Supplied text ::
begin

These capabilities work seamlessly across Hive and HDFS – replication can be setup on files or directories in the case of HDFS and on tables in the case of Hive – without any manual translation of Hive datasets into HDFS datasets or vice-versa. Hive Metastore information is also replicated which means that the applications that depend upon the table definitions stored in Hive will work correctly on the replica side as well as the source side as table definitions are updated.
Built on top of a hardened version of “distcp” – the replication uses the scalability and availability of MapReduce itself to parallelize the copying of files using a specialized MapReduce job that diffs and transfers only changed files from each Mapper to the replica side efficiently and quickly.
Also available in the new version is the ability to do a “Dry Run” to verify configuration and understand the cost of the overall operation before actually copying the entire dataset.
Since the functionality is implemented as an add-on to Cloudera Manager, all Cloudera BDR functionality is available directly through the Cloudera Manager Admin Console.
Minimum Supported Version: CDH 4.0
License: BDR requires a separate license for each node on the destination side of your replication cluster.
You must ensure that the following ports are open to allow communication between the source and destination Cloudera Manager servers and the HDFS, MapReduce, and Hive hosts to enable replication jobs to work:
- Cloudera Manager Admin Console port: Default is 7180.
- HDFS NameNode port: Default is 8020.
- HDFS DataNode port: Default is 50010.
See Configuring Ports for Cloudera Manager for more information, including how to verify the current values for these ports.

end

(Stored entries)
begin

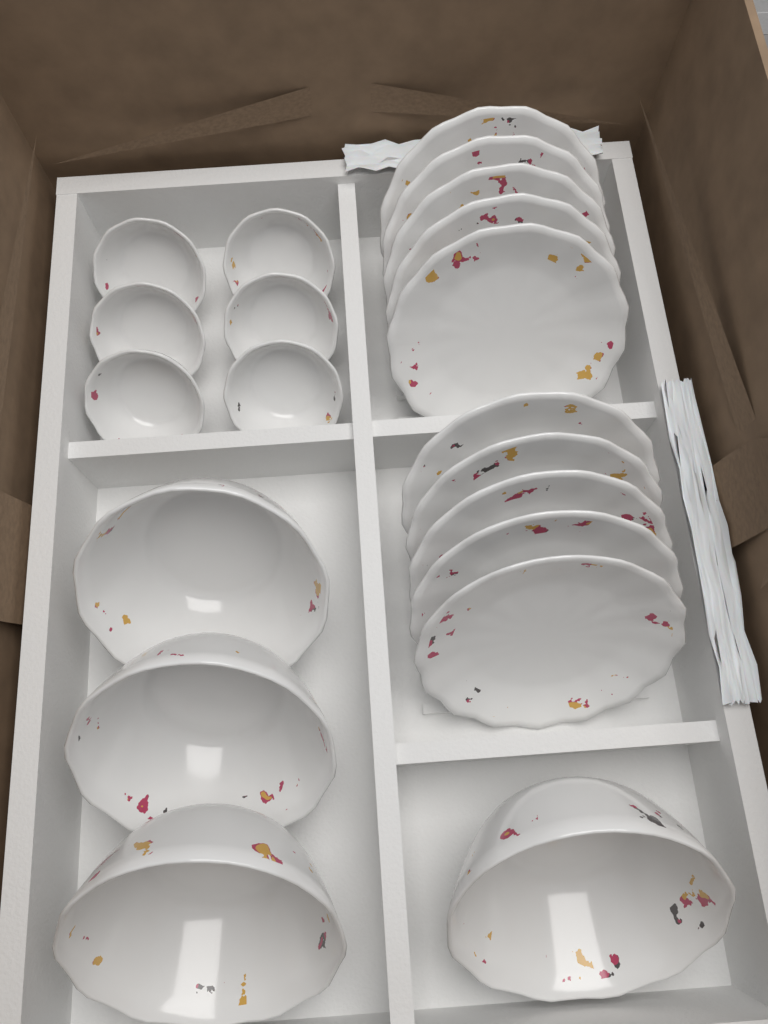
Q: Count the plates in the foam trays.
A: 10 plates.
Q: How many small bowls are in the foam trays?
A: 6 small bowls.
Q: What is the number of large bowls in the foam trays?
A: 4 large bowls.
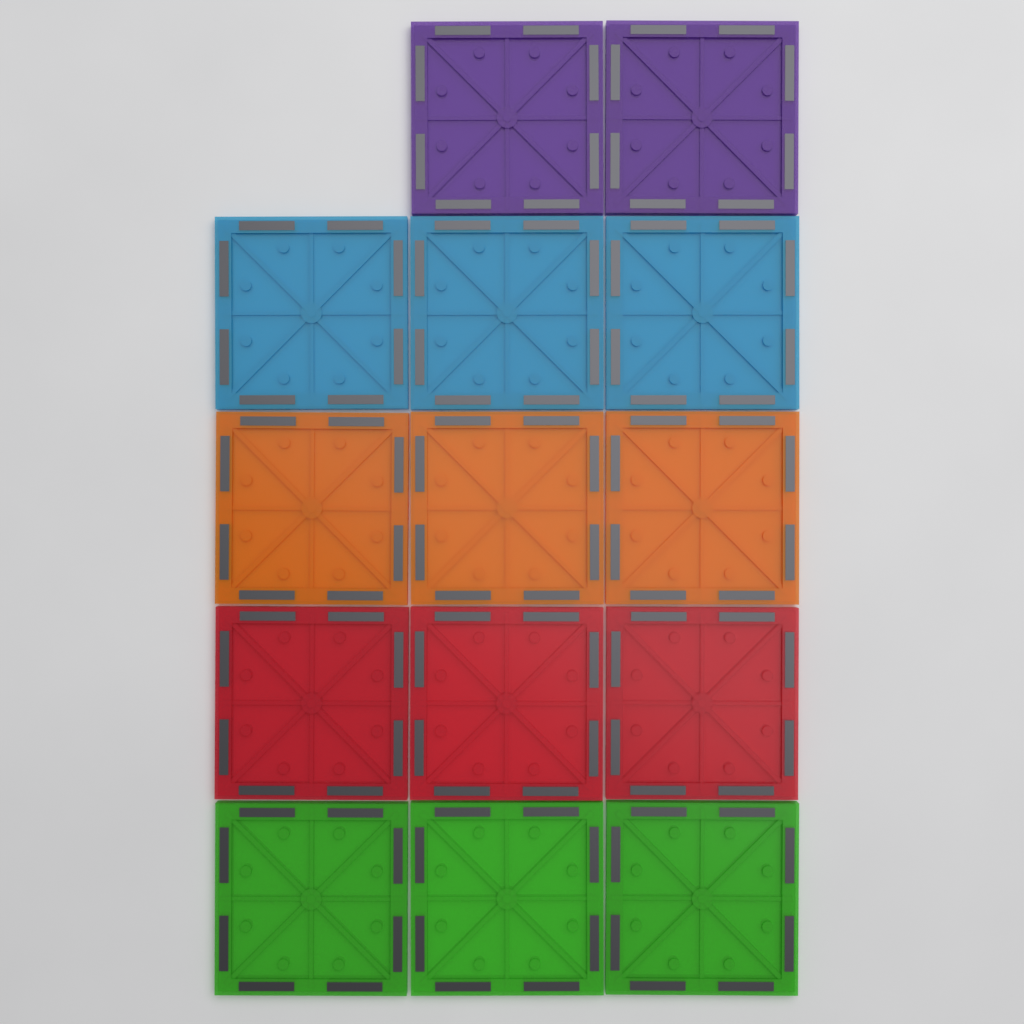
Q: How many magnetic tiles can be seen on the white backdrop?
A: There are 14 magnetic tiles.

end

Task objective ::
From the replication text, reproduce everything from "Also available in" down to "Default is 7180.".

Worked answer ::
Also available in the new version is the ability to do a “Dry Run” to verify configuration and understand the cost of the overall operation before actually copying the entire dataset.
Since the functionality is implemented as an add-on to Cloudera Manager, all Cloudera BDR functionality is available directly through the Cloudera Manager Admin Console.
Minimum Supported Version: CDH 4.0
License: BDR requires a separate license for each node on the destination side of your replication cluster.
You must ensure that the following ports are open to allow communication between the source and destination Cloudera Manager servers and the HDFS, MapReduce, and Hive hosts to enable replication jobs to work:
- Cloudera Manager Admin Console port: Default is 7180.